[Task directions]
Please return every line of the records below that contains the word "author".

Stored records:
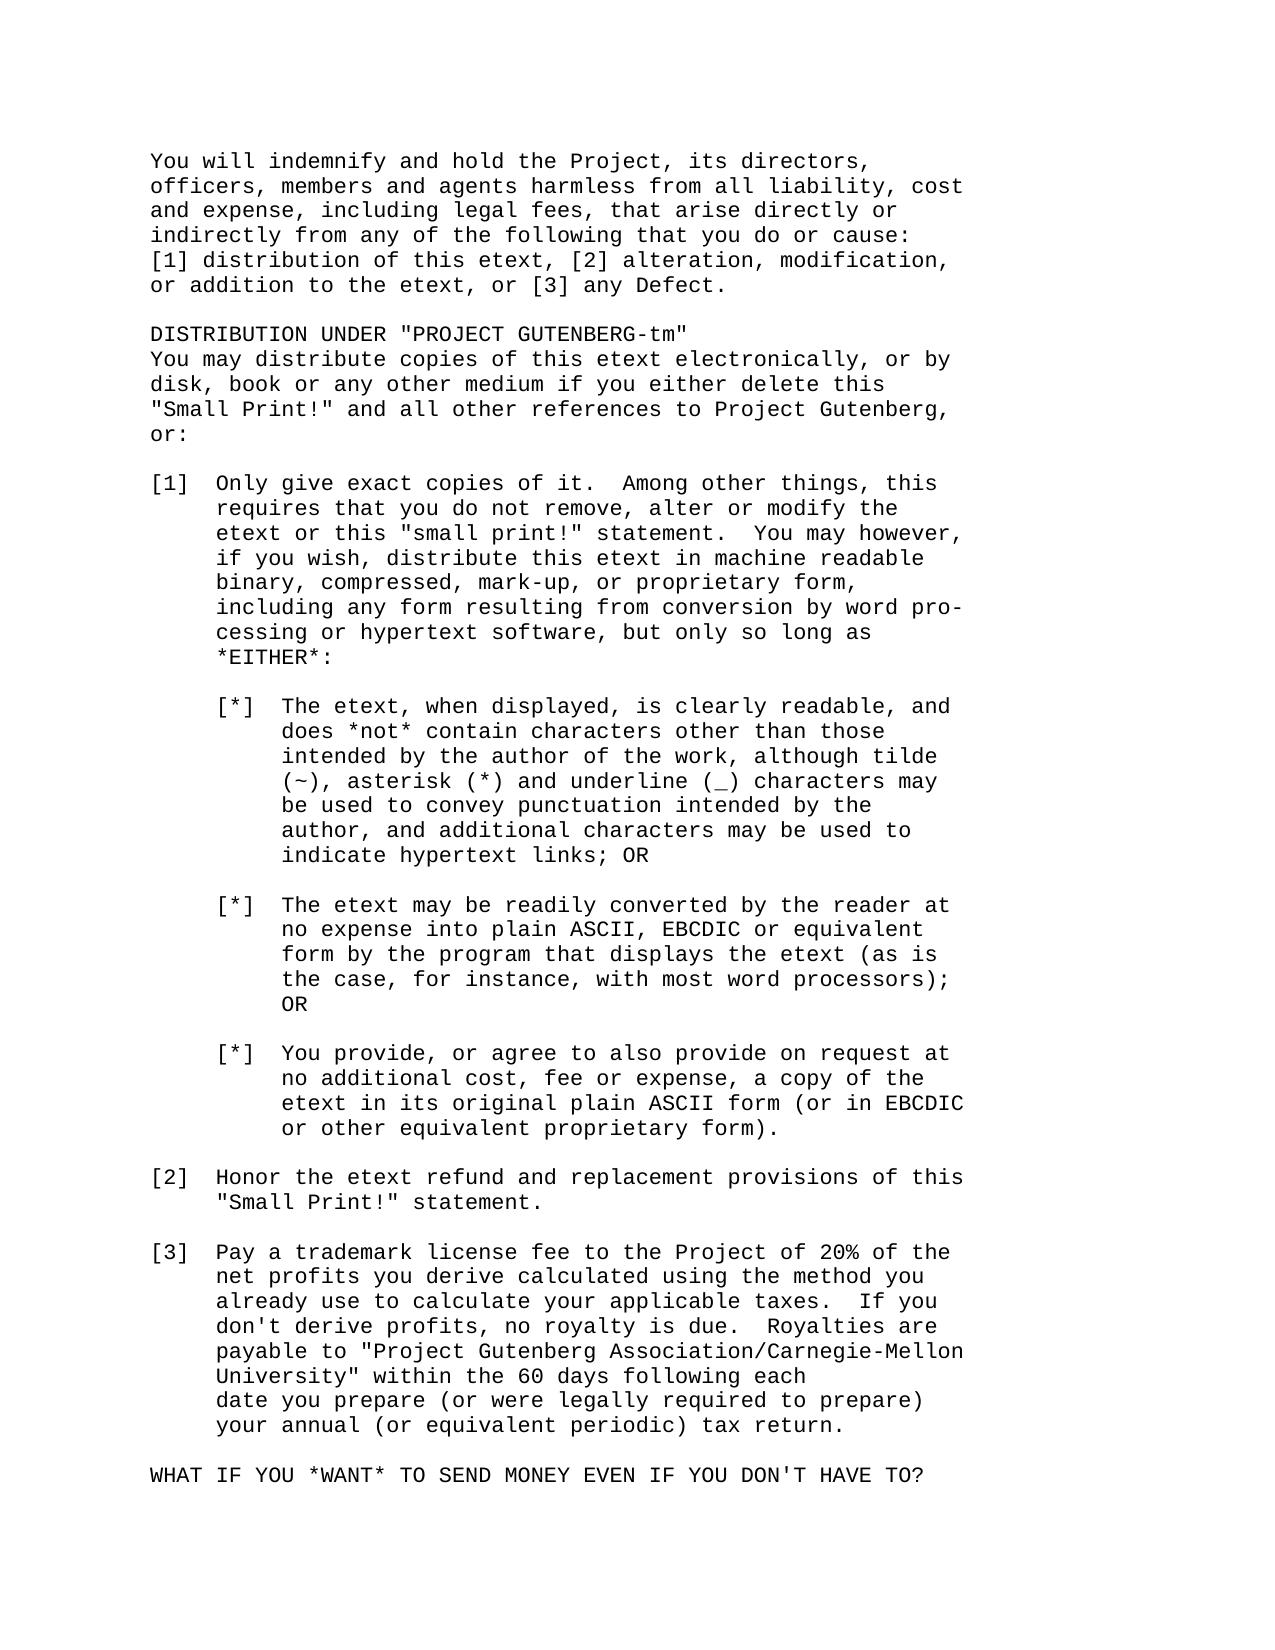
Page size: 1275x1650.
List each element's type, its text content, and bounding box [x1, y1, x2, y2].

text and expense, including legal fees, that arise directly or [150, 199, 1125, 224]
text etext in its original plain ASCII form (or in EBCDIC [150, 1092, 1125, 1117]
text WHAT IF YOU *WANT* TO SEND MONEY EVEN IF YOU DON'T HAVE TO? [150, 1464, 1125, 1489]
text no additional cost, fee or expense, a copy of the [150, 1067, 1125, 1092]
text "Small Print!" statement. [150, 1191, 1125, 1216]
text OR [150, 993, 1125, 1018]
text DISTRIBUTION UNDER "PROJECT GUTENBERG-tm" [150, 323, 1125, 348]
text [1] distribution of this etext, [2] alteration, modification, [150, 249, 1125, 274]
text [*] The etext may be readily converted by the reader at [150, 894, 1125, 918]
text [1] Only give exact copies of it. Among other things, this [150, 472, 1125, 497]
text indicate hypertext links; OR [150, 844, 1125, 869]
text be used to convey punctuation intended by the [150, 794, 1125, 819]
text requires that you do not remove, alter or modify the [150, 497, 1125, 522]
text (~), asterisk (*) and underline (_) characters may [150, 770, 1125, 794]
text if you wish, distribute this etext in machine readable [150, 547, 1125, 571]
text You will indemnify and hold the Project, its directors, [150, 150, 1125, 175]
text author, and additional characters may be used to [150, 819, 1125, 844]
text does *not* contain characters other than those [150, 720, 1125, 745]
text etext or this "small print!" statement. You may however, [150, 522, 1125, 547]
text payable to "Project Gutenberg Association/Carnegie-Mellon [150, 1340, 1125, 1365]
text or: [150, 423, 1125, 447]
text intended by the author of the work, although tilde [150, 745, 1125, 770]
text University" within the 60 days following each [150, 1365, 1125, 1389]
text indirectly from any of the following that you do or cause: [150, 224, 1125, 249]
text [2] Honor the etext refund and replacement provisions of this [150, 1166, 1125, 1191]
text form by the program that displays the etext (as is [150, 943, 1125, 968]
text officers, members and agents harmless from all liability, cost [150, 175, 1125, 199]
text date you prepare (or were legally required to prepare) [150, 1389, 1125, 1414]
text *EITHER*: [150, 646, 1125, 671]
text disk, book or any other medium if you either delete this [150, 373, 1125, 398]
text "Small Print!" and all other references to Project Gutenberg, [150, 398, 1125, 423]
text [3] Pay a trademark license fee to the Project of 20% of the [150, 1241, 1125, 1266]
text don't derive profits, no royalty is due. Royalties are [150, 1315, 1125, 1340]
text or addition to the etext, or [3] any Defect. [150, 274, 1125, 299]
text You may distribute copies of this etext electronically, or by [150, 348, 1125, 373]
text no expense into plain ASCII, EBCDIC or equivalent [150, 918, 1125, 943]
text [*] You provide, or agree to also provide on request at [150, 1042, 1125, 1067]
text your annual (or equivalent periodic) tax return. [150, 1414, 1125, 1439]
text the case, for instance, with most word processors); [150, 968, 1125, 993]
text binary, compressed, mark-up, or proprietary form, [150, 571, 1125, 596]
text including any form resulting from conversion by word pro- [150, 596, 1125, 621]
text already use to calculate your applicable taxes. If you [150, 1290, 1125, 1315]
text [*] The etext, when displayed, is clearly readable, and [150, 695, 1125, 720]
text or other equivalent proprietary form). [150, 1117, 1125, 1142]
text net profits you derive calculated using the method you [150, 1266, 1125, 1290]
text cessing or hypertext software, but only so long as [150, 621, 1125, 646]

[Reply]
text author, and additional characters may be used to [150, 819, 1125, 844]
text intended by the author of the work, although tilde [150, 745, 1125, 770]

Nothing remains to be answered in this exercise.